PASSAGE SHOWN:
--------------------------------
Letter to the Editor: I must take issue with some of the inaccurate and dangerously misleading statements in your Farming matters with the FUW column (Cambrian News, 1 March)
The writer asserts:“Proposed agricultural and rural policies and funding mechanisms have increasingly become focussed on environmental benefits, eclipsing the importance of maintaining food production” as if the two objectives were somehow in conflict.
The complete reverse is true. As the new UN Chatham House report reminds us: “Biodiversity is critical for safeguarding global food security, underpinning healthy and nutritious diets, improving rural livelihoods, and enhancing the resilience of people and communities. We need to use biodiversity in a sustainable way, so that we can better respond to rising climate change challenges and produce food in a way that doesn’t harm our environment. Less biodiversity means that plants and animals are more vulnerable to pests and diseases. Compounded by our reliance on fewer and fewer species to feed ourselves, the increasing loss of biodiversity for food and agriculture puts food security and nutrition at risk.. The foundation of our food systems is under severe threat.... from changes in land use and intensified agriculture.”
However the writer of your column goes on: “The FUW will continue its lobbying efforts to ensure that food production and the protection of our family farms and rural communities is placed on an equal footing with environmental objectives in order to maintain and enhance UK food.”
This again appears to suggest that ‘environmental objectives’ may threaten, or compete with ‘food production and the protection of our family farms and rural communities’ when all the evidence shows the exact opposite.
Of course we all sympathise with farmers’ needs to diversify and adapt in the face of increasingly difficult conditions. Indeed, there are many examples of regenerative and environmentally friendly forms of diversification right here in Ceredigion which we are I believe all very happy to support.
None of this however justifies practises, and forms of intensive agriculture, that further destroy an already fragile ecosystem.
As the UN report stresses, “in the last decades our food systems have been following the “cheaper food paradigm”, with a goal of producing more food at lower costs through increasing inputs such as fertilizers, pesticides, energy, land and water. This paradigm leads to a vicious circle... through more intensification and further land clearance”.
An excellent and very topical example of this is the highly damaging proliferation of Intensive Poultry Units across the border counties and Powys – and now threatening to spread into Ceredigion. This is leading to not only devastating impacts on our rivers and watercourses (the Wye has been given a year to live primarily because of chicken manure pollution, the Usk is also seriously degraded) but also blighting local rural communities and their environment.
I live in Talybont, where we are threatened by two huge intensive poultry sheds in our village. When canvassed, 95 per cent of our local residents here were against this proposal and there were more than 300 formal objections to the planning application. Only one local farming family will benefit economically, while the whole community will suffer (including demonstrated impacts on tourism). Yet there has been no community consultation whatsoever.
We recently heard that the application had been ‘passed to Powys’. When we wrote to the Planning Dept to clarify this, we were told that “owing to unprecedented workload and staff vacancies... enquiries such as this will not be accepted and not responded to.”
What price democracy, transparency or accountability?
--------------------------------
MATERIAL PROVIDED:

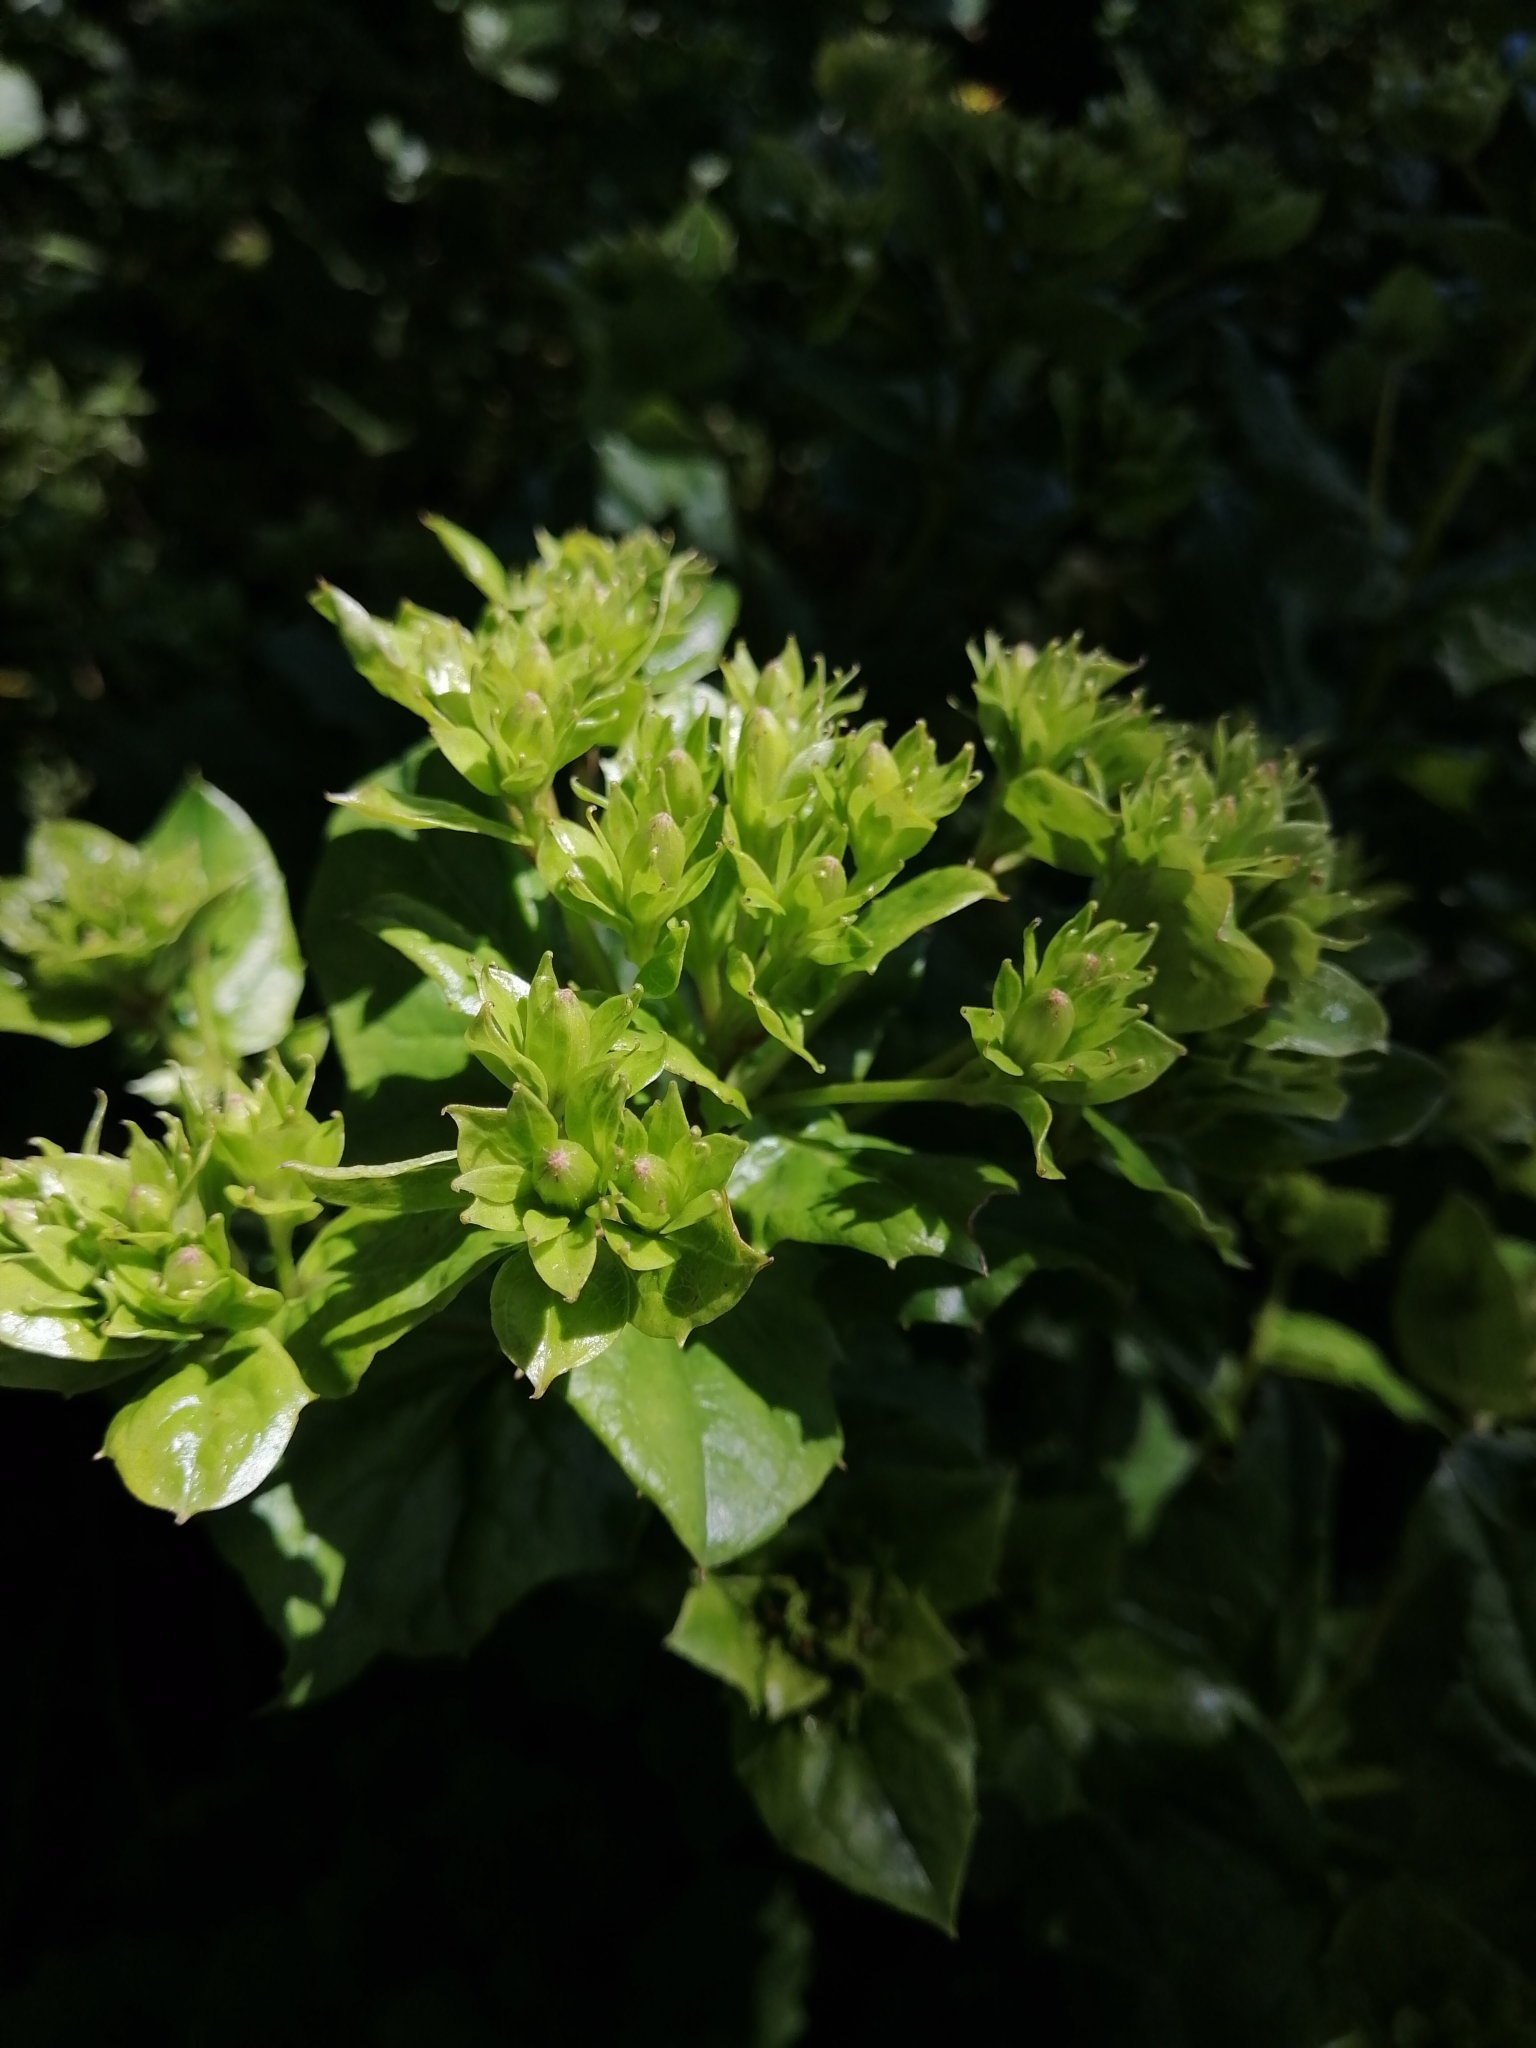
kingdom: Plantae
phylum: Tracheophyta
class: Magnoliopsida
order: Asterales
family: Asteraceae
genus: Roldana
--------------------------------
ASSIGNMENT: List the inputs that the UN report, as quoted in the letter to the editor, says food systems have been increasing in order to produce more food at lower costs.

TASK RESPONSE: Fertilizers, pesticides, energy, land, and water.